We get $140 for the first half hour on a job then $80 per half hour there after plus parts and equipment charges.


----------



## 3r1c (Jul 30, 2009)

whatever the contractors and the hall negotiate in the contract, here about 24.00 an hour plus 11.00 an hour benefit package.
:thumbup:


----------



## Ron (Jun 12, 2008)

3r1c said:


> whatever the contractors and the hall negotiate in the contract, here about 24.00 an hour plus 11.00 an hour benefit package.
> :thumbup:



Lets have a intro please.


----------



## PLUMBER_BILL (Oct 23, 2009)

slickrick said:


> Your cheap. Lets double that..


My Dad ... Bless his sole, told me when I started my apprenticeship in 1955. To be a success in a trade. Never, screw around with another mans lunch, his tools, his girfriend or his car. And never, never, never
talk about politics, religion or wages.

Now when you go in business, wages are a part of what you charge.

*Should we talk about pricing? Like in this topic? *

I'll pass and remember what dad told me.


----------



## SlickRick (Sep 3, 2009)

PLUMBER_BILL said:


> My Dad ... Bless his sole, told me when I started my apprenticeship in 1955. To be a success in a trade. Never, screw around with another mans lunch, his tools, his girfriend or his car. And never, never, never
> talk about politics, religion or wages.
> 
> Now when you go in business, wages are a part of what you charge.
> ...


I consider my rates public info. I quote them all day long..


----------



## UnclogNH (Mar 28, 2009)

My customers say I charge to much. I feel I don't charge enough
Cost of living is high and the cost to run a business is higher.


----------



## 1703 (Jul 21, 2009)

My immediate thought was I don't want my hourly rate on a public forum.

I then asked myself why. I haven't come up with a suitable answer yet.

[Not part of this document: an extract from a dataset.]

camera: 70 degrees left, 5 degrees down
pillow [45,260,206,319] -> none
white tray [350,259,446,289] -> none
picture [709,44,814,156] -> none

A neat discussion would be to compare our costs of doing business- especially with someone from across the pond. Having said that, I'm not sure I'm comfortable doing that either, so I'm not about to ask anyone for that info.


----------



## user2091 (Sep 27, 2009)

*U.A plumber*



3r1c said:


> whatever the contractors and the hall negotiate in the contract, here about 24.00 an hour plus 11.00 an hour benefit package.
> :thumbup:


:whistling2:
We never discuss our wages in our local outside of the local. it's not kosher! but hey to each his own. post an intro brother. lot's of U.A guys around here. it's all good.


----------



## Airgap (Dec 18, 2008)

service guy said:


> $90/hour is about average here for professional plumbing company as far as I know.


 Same here...


----------



## TheMaster (Jun 12, 2009)

I'm at 90 an hour for simple service calls plus material in the city. Thats COD.


----------



## ESPinc (Jul 18, 2009)

I'm at $ 92.00 an hr, would like to get that above 100 but thats about average here.


----------



## Master Mark (Aug 14, 2009)

*90.00 per hour......plus doughnuts and coffe*

I tell them 89 for the first half hour ...
and 89 for every hour after that, only the price shoppers and tight-asses ever whine about it....

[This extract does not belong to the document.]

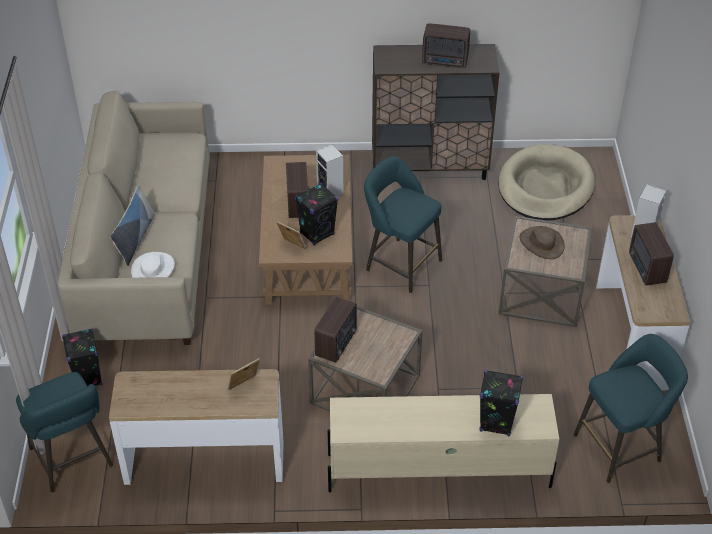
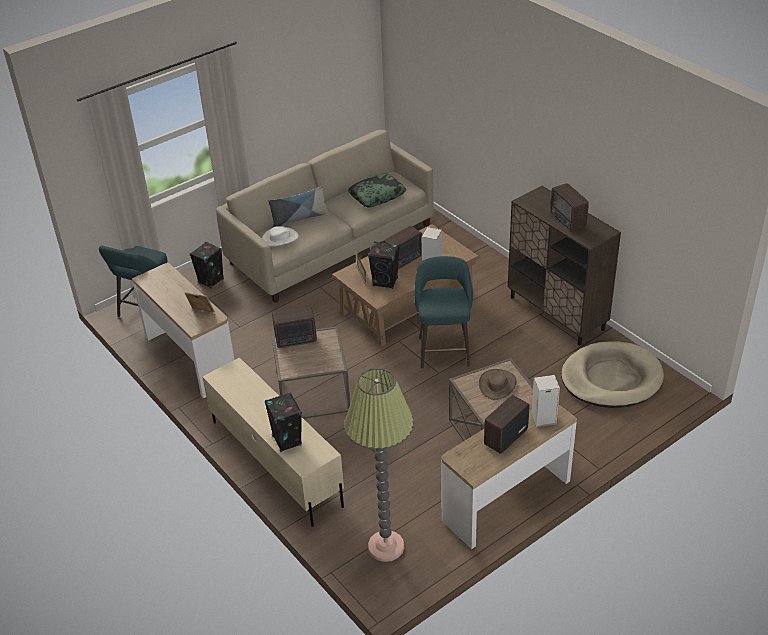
camera: 55 degrees right, 5 degrees down
turquoise stool [574,334,688,483] -> floor lamp [344,368,414,562]
none -> pillow [348,173,406,207]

I then tell them whiners that if their is coffe and doughnuts ready at the job , take off another 5 bucks an hour...:thumbup: 
but its got to be colombian, with bluberry danishes


we seem to be having a good year at that rate...


----------



## Fletcher Plumbe (Mar 26, 2009)

You have to know what it costs you to operate YOUR business before you know what to charge for your service. Never fall for "the going rate".

If you try to charge what someone else is charging, what do you know about the costs of their operation. This can cost you money everytime you do a call. Your operating costs are YOUR operating costs, and Your selling price is YOUR selling price.

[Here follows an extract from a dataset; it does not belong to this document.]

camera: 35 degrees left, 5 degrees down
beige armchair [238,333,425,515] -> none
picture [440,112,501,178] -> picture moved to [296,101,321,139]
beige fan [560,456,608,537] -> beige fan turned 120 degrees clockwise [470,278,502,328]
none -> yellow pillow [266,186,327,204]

This is how I operate in my area. I am not influenced by my competitors pricing.

Don.


----------



## service guy (Jun 26, 2008)

Fletcher Plumbe said:


> *You have to know what it costs you to operate YOUR business before you know what to charge for your service.* Never fall for "the going rate".
> 
> If you try to charge what someone else is charging, what do you know the costs of their operation. This can cost you money everytime you do a call. Your operating costs are YOUR operating costs, and Your selling price is YOUR selling price.
> 
> ...


True, the numbers don't lie. We have to charge enough to be profitable...or close the doors.


----------



## Herk (Jun 12, 2008)

Hey, I'm losing money on every job I do but I'll make it up on volume!

:laughing:


----------